Collected data
*****
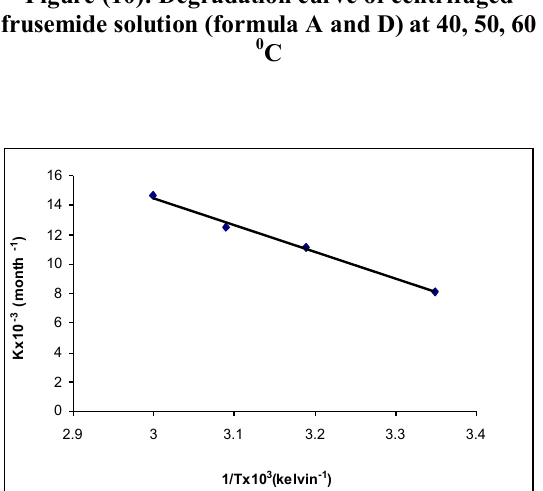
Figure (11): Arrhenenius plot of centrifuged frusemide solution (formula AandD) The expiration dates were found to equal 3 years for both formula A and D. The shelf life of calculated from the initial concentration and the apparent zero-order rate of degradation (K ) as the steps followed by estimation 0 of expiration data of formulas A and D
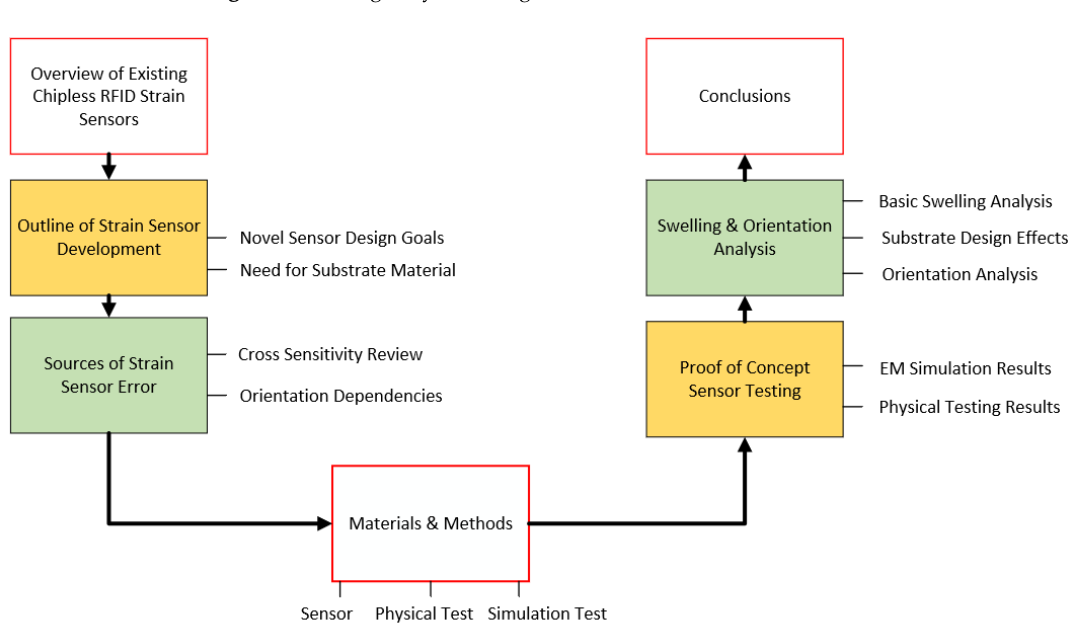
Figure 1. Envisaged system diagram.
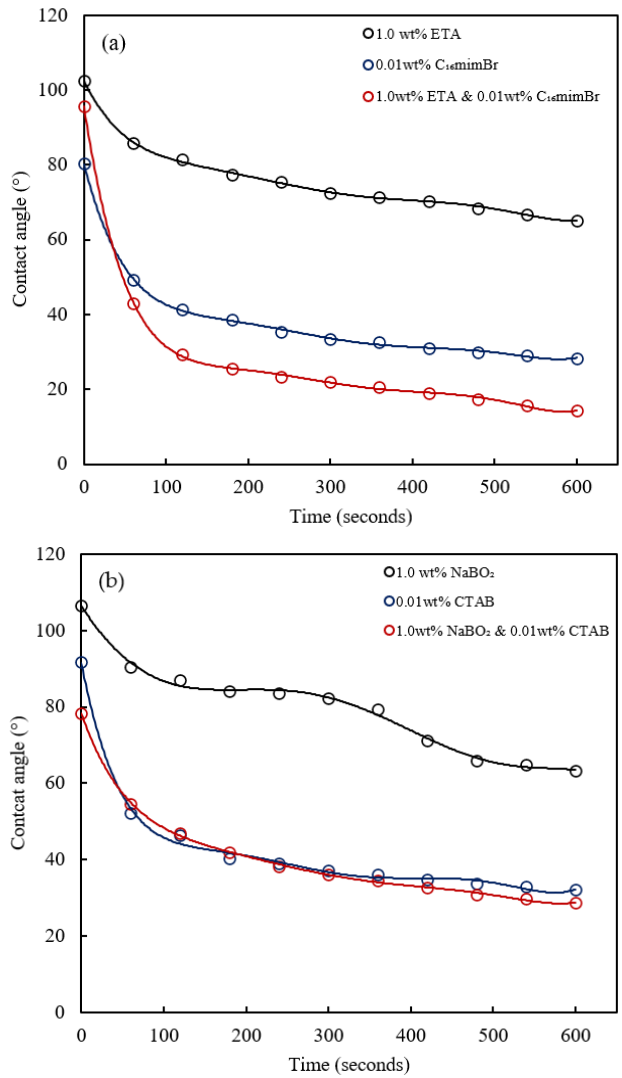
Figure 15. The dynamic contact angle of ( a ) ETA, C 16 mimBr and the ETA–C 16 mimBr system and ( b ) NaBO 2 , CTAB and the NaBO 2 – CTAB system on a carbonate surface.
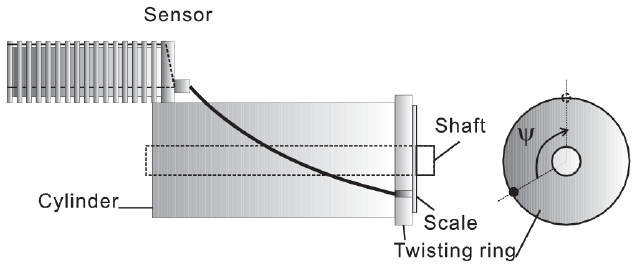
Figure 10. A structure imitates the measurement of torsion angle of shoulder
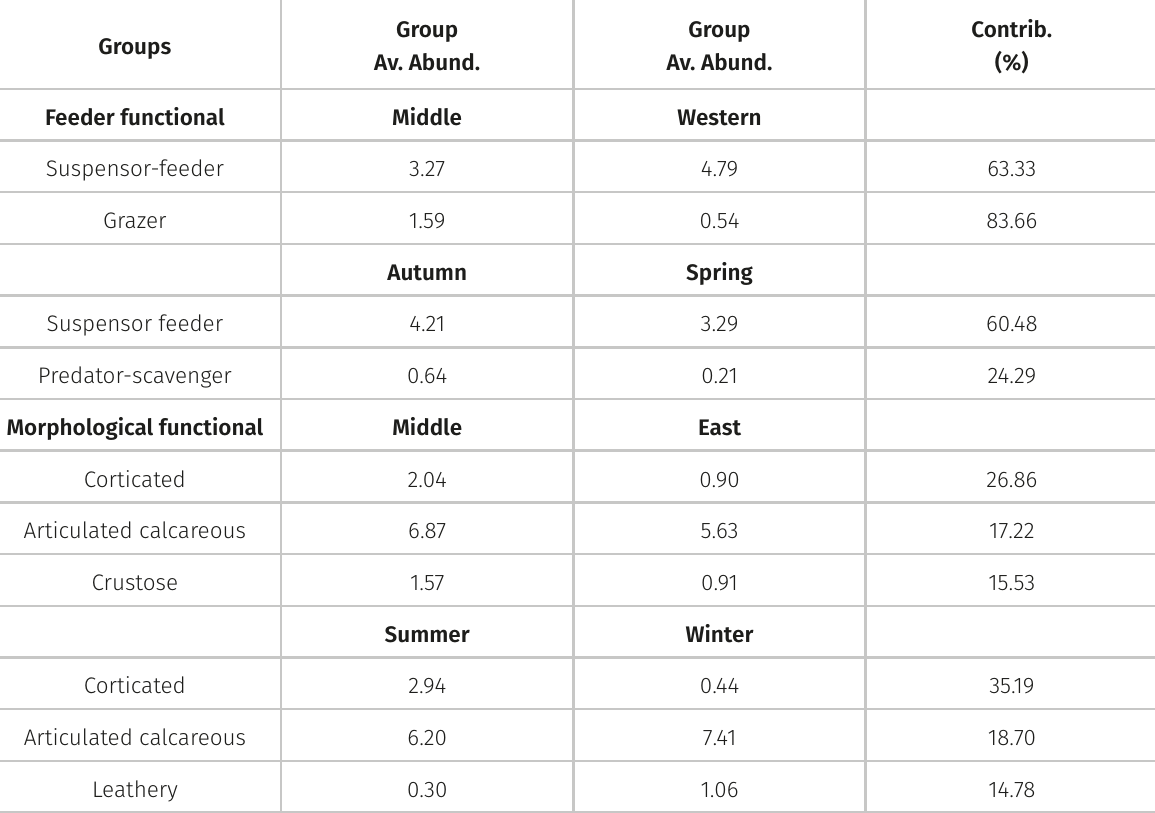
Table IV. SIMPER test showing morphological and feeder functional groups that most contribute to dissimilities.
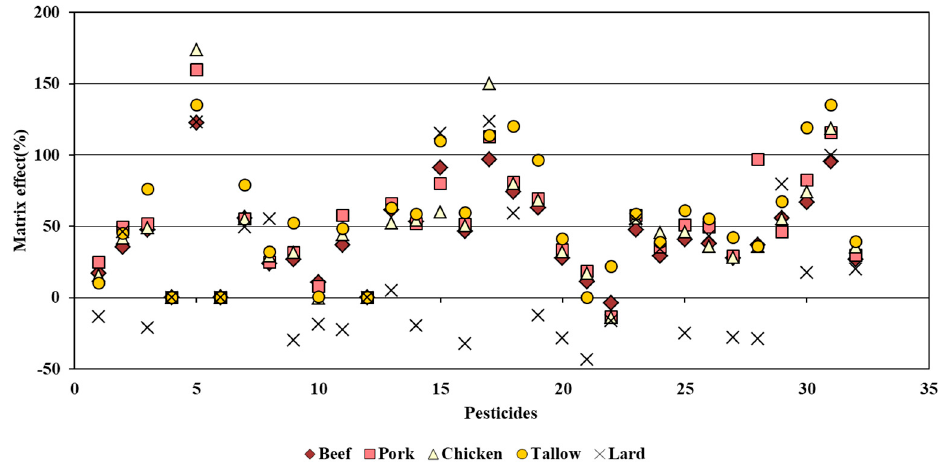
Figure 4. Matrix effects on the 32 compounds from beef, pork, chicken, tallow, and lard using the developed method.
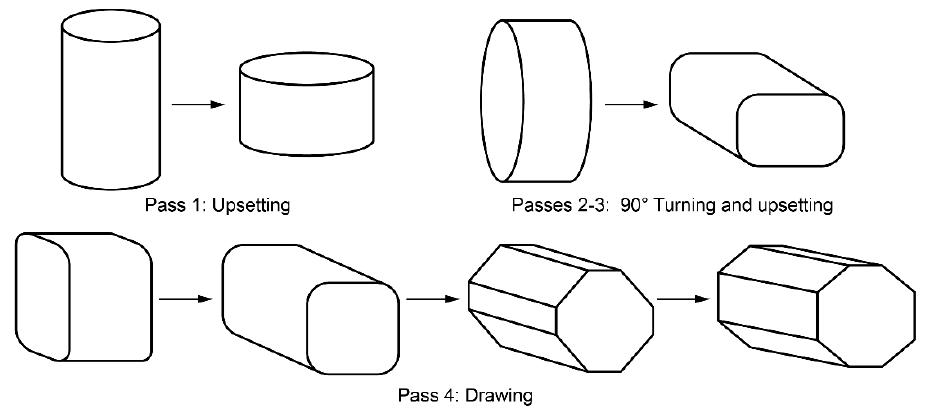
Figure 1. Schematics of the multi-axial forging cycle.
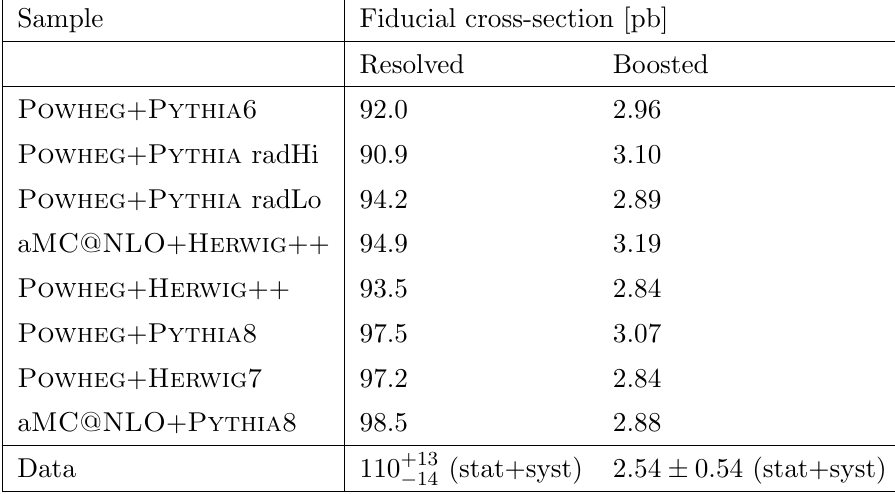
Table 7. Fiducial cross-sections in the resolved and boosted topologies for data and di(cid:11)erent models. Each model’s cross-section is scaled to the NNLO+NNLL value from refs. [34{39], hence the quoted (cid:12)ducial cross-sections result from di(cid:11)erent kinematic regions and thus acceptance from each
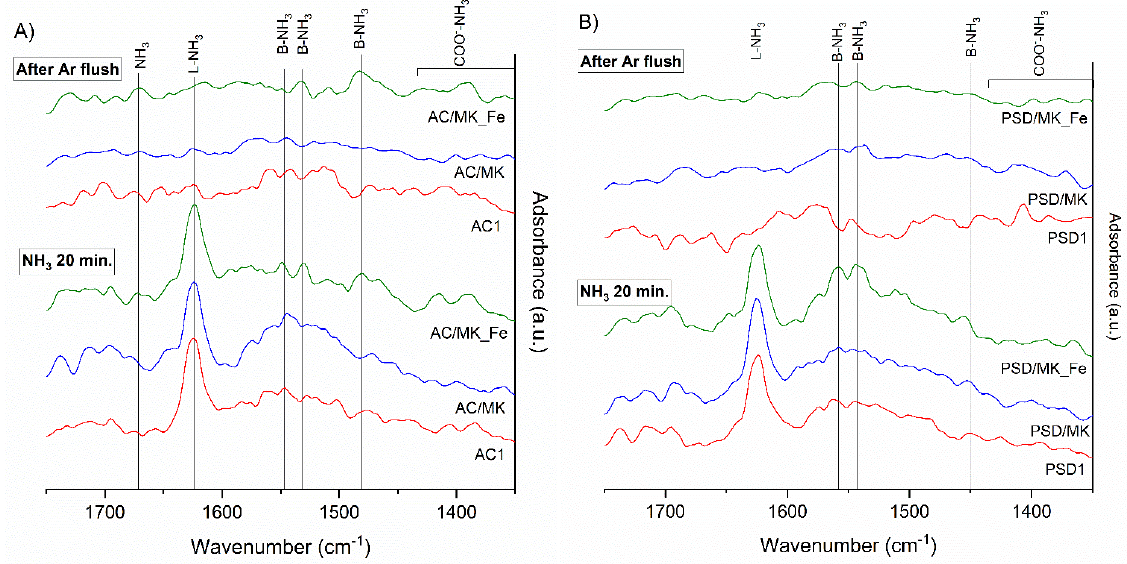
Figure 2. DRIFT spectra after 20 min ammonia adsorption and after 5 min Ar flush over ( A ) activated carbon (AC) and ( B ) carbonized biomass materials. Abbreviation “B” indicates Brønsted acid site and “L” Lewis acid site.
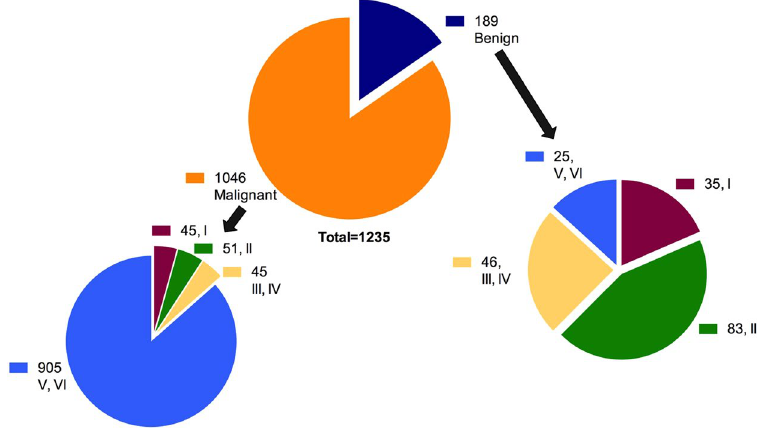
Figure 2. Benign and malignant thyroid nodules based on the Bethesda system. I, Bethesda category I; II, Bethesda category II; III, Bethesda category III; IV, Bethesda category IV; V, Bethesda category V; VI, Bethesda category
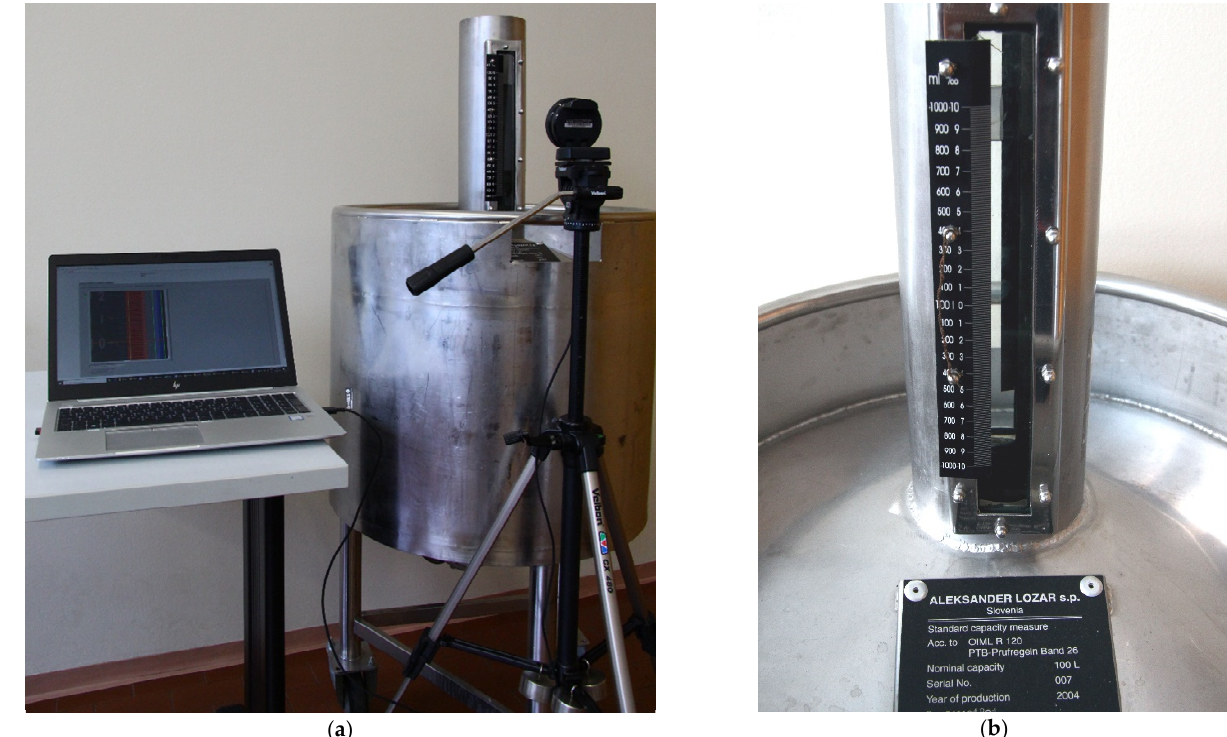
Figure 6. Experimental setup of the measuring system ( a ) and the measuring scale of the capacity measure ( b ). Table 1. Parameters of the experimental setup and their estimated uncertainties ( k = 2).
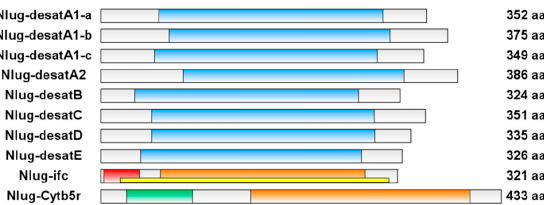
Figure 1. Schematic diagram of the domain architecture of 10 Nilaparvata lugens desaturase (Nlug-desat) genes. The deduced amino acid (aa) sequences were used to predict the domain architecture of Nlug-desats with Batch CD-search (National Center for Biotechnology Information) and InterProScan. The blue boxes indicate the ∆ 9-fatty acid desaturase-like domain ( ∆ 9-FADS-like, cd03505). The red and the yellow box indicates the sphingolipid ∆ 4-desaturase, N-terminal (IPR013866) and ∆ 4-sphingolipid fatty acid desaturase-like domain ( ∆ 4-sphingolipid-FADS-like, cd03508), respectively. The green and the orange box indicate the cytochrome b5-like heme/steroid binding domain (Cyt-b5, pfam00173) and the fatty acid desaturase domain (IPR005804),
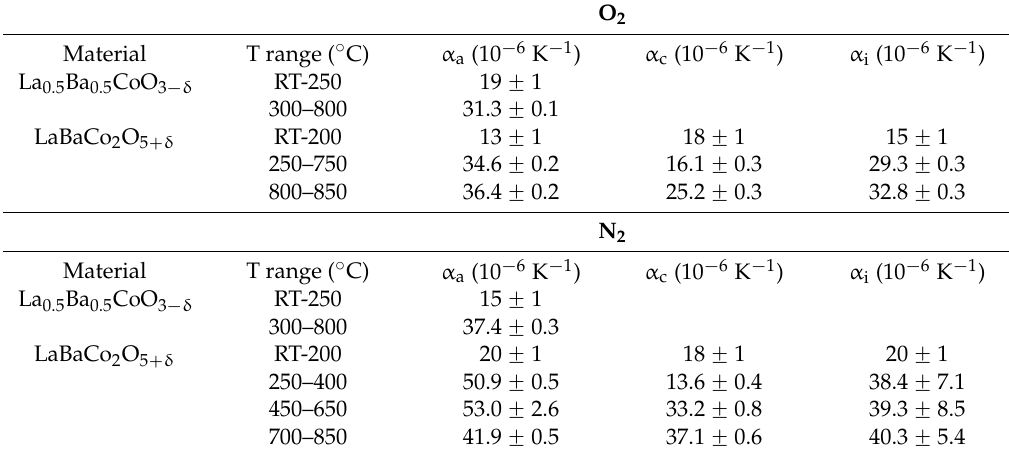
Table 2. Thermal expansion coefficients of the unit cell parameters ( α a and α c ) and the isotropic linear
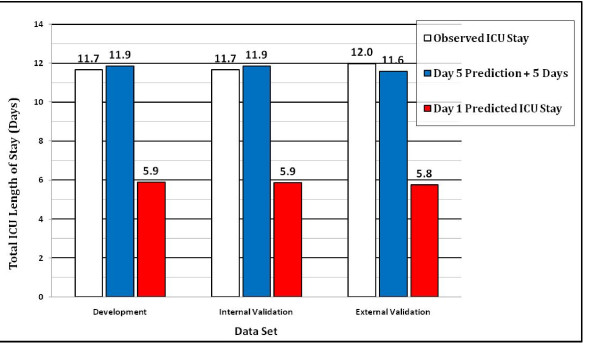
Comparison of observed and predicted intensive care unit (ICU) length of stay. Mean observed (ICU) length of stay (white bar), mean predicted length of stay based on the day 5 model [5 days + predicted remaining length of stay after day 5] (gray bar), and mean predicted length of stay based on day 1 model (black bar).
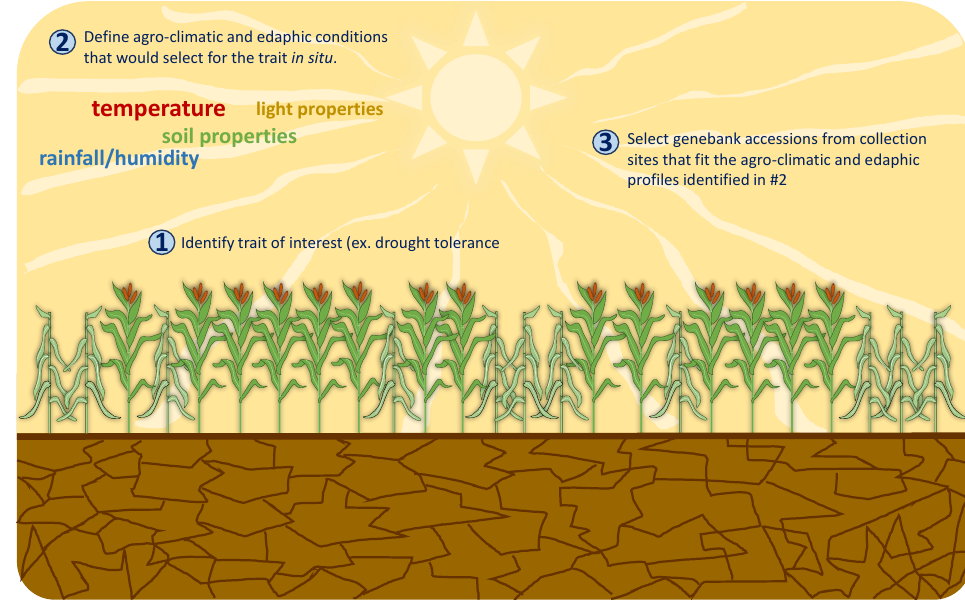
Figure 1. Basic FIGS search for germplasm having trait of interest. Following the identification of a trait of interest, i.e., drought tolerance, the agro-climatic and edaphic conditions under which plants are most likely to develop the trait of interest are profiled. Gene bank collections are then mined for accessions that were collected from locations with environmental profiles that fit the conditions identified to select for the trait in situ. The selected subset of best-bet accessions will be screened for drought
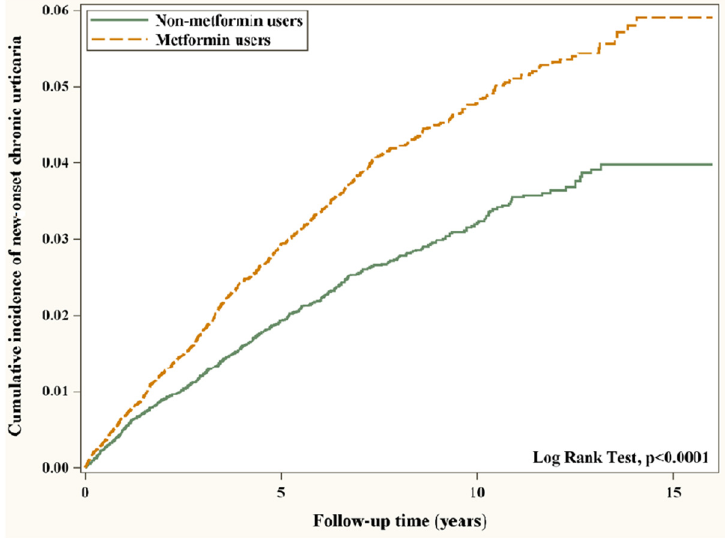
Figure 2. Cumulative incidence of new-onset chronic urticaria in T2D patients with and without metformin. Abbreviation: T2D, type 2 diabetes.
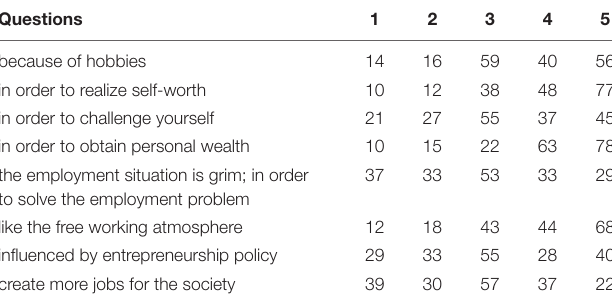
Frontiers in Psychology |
*****
## DIRECTIONS FOR THIS TASK
Given the entries above, transcribe exactly the lines from the one holding "Figure 4. Matrix" through the one holding "Figure 2. DRIFT"; pictures do not belong in the transcription.

## RESPONSE TO THIS TASK
Figure 4. Matrix effects on the 32 compounds from beef, pork, chicken, tallow, and lard using the developed method.
Figure 1. Schematics of the multi-axial forging cycle.
Table 7. Fiducial cross-sections in the resolved and boosted topologies for data and di(cid:11)erent models. Each model’s cross-section is scaled to the NNLO+NNLL value from refs. [34{39], hence the quoted (cid:12)ducial cross-sections result from di(cid:11)erent kinematic regions and thus acceptance from each
Figure 2. DRIFT spectra after 20 min ammonia adsorption and after 5 min Ar flush over ( A ) activated carbon (AC) and ( B ) carbonized biomass materials. Abbreviation “B” indicates Brønsted acid site and “L” Lewis acid site.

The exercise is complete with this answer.